Se for nesse quesito sim... o candomblé não faz distinção de raça, cor ou sexualidade
de ninguém.

26 – No candomblé existe a concepção de céu e inferno?

Não existe essa concepção... cremos que fomos criados para viver nesse mundo. Então
devemos viver da melhor forma possível.

Cremos em um “lugar” para o período em que não estamos com corpo físico, mas é
longe de ser parecido com conceito de céu ou inferno.

Considerações:

Jessica: Essa pesquisa foi enriquecedora para o meu conhecimento, quando me


deparei com o paciente falando de uma religião que não conhecia (Agnóstico) senti a
falta de conhecimento de todos os tipos de religiões e quando a supervisora Patrícia
explicou que ter o mínimo de conhecimento de cada religião é relevante, pois o
indivíduo é atravessado por ela, me trouxe a reflexão da grande importância desse
tema e que até então durante a faculdade não tivemos essa instrução.

Já existia em mim alguns questionamentos sobre a religião candomblé, pois tinha o


mínimo conhecimento que era religião dos negros (minha raiz) e uma religião muito
relacionada com o demônio. Entendendo um pouco sobre o racismo, logo, tinha
curiosidades para obter esse conhecimento e essa relação. Particularmente sempre
respeitei todas as religiões, porém muitas pessoas são ensinadas a terem preconceitos,
discriminação e medo.

Analisando a pesquisa e a entrevista realizada posso dizer que foi criada


historicamente o terror na sociedade sobre a religião, acredito na bíblia, porém podem
ter várias interpretações do homem, inclusive no intuito de segregar, excluir, matar...
Podemos perceber que é uma religião como as outras, onde possuem práticas
particulares e que não toleram desvio de caráter. É de fato uma religião inclusiva, não
se tem preconceito. Fica de lição é para se ter respeito pelas religiões e que o
conhecimento é super válido para romper com os preconceitos.

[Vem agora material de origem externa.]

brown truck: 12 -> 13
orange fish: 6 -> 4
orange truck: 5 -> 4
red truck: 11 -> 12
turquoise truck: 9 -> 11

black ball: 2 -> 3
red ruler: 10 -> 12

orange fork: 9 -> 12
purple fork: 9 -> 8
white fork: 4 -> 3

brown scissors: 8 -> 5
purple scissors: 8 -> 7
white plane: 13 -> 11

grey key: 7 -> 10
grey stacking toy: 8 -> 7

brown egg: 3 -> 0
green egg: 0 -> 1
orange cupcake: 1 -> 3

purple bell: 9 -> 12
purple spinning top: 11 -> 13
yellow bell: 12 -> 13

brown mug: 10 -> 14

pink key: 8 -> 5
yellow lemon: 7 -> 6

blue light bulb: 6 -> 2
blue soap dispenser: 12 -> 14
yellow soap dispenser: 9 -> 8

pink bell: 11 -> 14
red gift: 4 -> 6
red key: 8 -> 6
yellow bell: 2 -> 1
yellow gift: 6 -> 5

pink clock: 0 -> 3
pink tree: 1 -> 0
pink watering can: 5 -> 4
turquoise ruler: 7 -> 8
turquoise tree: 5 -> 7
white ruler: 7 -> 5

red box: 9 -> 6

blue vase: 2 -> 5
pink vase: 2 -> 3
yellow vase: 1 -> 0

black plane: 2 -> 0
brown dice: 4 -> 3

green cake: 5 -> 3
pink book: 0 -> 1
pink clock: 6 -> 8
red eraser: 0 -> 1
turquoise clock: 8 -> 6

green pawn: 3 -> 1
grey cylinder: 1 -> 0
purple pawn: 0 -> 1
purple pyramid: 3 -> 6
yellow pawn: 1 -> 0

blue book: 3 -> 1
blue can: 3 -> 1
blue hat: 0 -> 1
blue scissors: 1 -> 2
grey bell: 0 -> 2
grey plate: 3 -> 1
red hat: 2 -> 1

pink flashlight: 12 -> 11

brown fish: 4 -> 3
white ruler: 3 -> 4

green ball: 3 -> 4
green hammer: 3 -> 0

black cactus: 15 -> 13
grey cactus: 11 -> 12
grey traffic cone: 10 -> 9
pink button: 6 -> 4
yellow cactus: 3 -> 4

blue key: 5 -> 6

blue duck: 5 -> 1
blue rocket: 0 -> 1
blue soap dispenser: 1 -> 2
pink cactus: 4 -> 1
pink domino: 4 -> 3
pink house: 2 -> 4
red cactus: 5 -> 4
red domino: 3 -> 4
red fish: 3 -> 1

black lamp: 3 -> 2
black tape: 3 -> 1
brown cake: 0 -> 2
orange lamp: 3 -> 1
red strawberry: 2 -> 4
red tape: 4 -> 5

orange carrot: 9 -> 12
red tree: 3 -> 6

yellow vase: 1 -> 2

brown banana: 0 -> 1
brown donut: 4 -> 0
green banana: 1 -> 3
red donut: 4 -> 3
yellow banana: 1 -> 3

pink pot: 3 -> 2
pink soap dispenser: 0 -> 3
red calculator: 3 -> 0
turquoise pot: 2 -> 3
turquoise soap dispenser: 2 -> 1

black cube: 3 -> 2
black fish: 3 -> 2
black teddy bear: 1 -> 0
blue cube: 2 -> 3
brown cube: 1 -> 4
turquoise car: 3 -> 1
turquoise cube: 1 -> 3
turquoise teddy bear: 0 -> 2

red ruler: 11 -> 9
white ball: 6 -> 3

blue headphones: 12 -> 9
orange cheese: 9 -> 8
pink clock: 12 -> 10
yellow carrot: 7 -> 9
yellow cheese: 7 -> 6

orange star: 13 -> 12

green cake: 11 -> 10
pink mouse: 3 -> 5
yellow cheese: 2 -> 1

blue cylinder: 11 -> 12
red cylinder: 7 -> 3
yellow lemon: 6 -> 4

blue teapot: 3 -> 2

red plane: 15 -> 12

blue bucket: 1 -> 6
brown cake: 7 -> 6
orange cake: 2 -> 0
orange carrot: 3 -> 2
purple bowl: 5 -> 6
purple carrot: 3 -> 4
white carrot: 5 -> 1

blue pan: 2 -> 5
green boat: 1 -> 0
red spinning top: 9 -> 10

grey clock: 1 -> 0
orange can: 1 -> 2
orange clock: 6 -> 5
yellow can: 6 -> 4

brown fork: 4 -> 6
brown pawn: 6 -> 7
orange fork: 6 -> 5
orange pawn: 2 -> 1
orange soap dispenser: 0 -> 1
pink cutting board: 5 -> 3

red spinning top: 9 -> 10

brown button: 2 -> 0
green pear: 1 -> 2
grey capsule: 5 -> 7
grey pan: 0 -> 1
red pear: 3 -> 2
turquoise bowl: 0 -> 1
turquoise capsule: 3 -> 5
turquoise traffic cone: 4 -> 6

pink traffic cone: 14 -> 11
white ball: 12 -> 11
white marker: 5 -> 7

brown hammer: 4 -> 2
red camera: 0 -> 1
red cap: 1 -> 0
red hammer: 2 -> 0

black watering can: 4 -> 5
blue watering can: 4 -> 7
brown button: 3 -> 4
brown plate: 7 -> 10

Victória: Ao término das pesquisas e entrevista formulada para este trabalho, ficou
claro a grande diversidade das religiões de matrizes africanas. Pude notar meu pouco
conhecimento sobre as diferentes religiões presentes no Brasil e em todo o mundo,
sendo esta uma experiência de extremo enriquecimento profissional, logo que na
profissão de psicóloga(o), somos transpassados por grande diversidade em muitos
aspectos e a religião é uma delas.

Posso afirmar que este trabalho trouxe uma visão totalmente nova sobre a umbanda,
que não era de meu conhecimento. Após a elaboração da entrevista, pude esclarecer
dúvidas sobre o funcionamento e normas da religião.

Dessa forma, acredito que esse trabalho foi uma experiência muito esclarecedora e de
grande proveito para minha formação.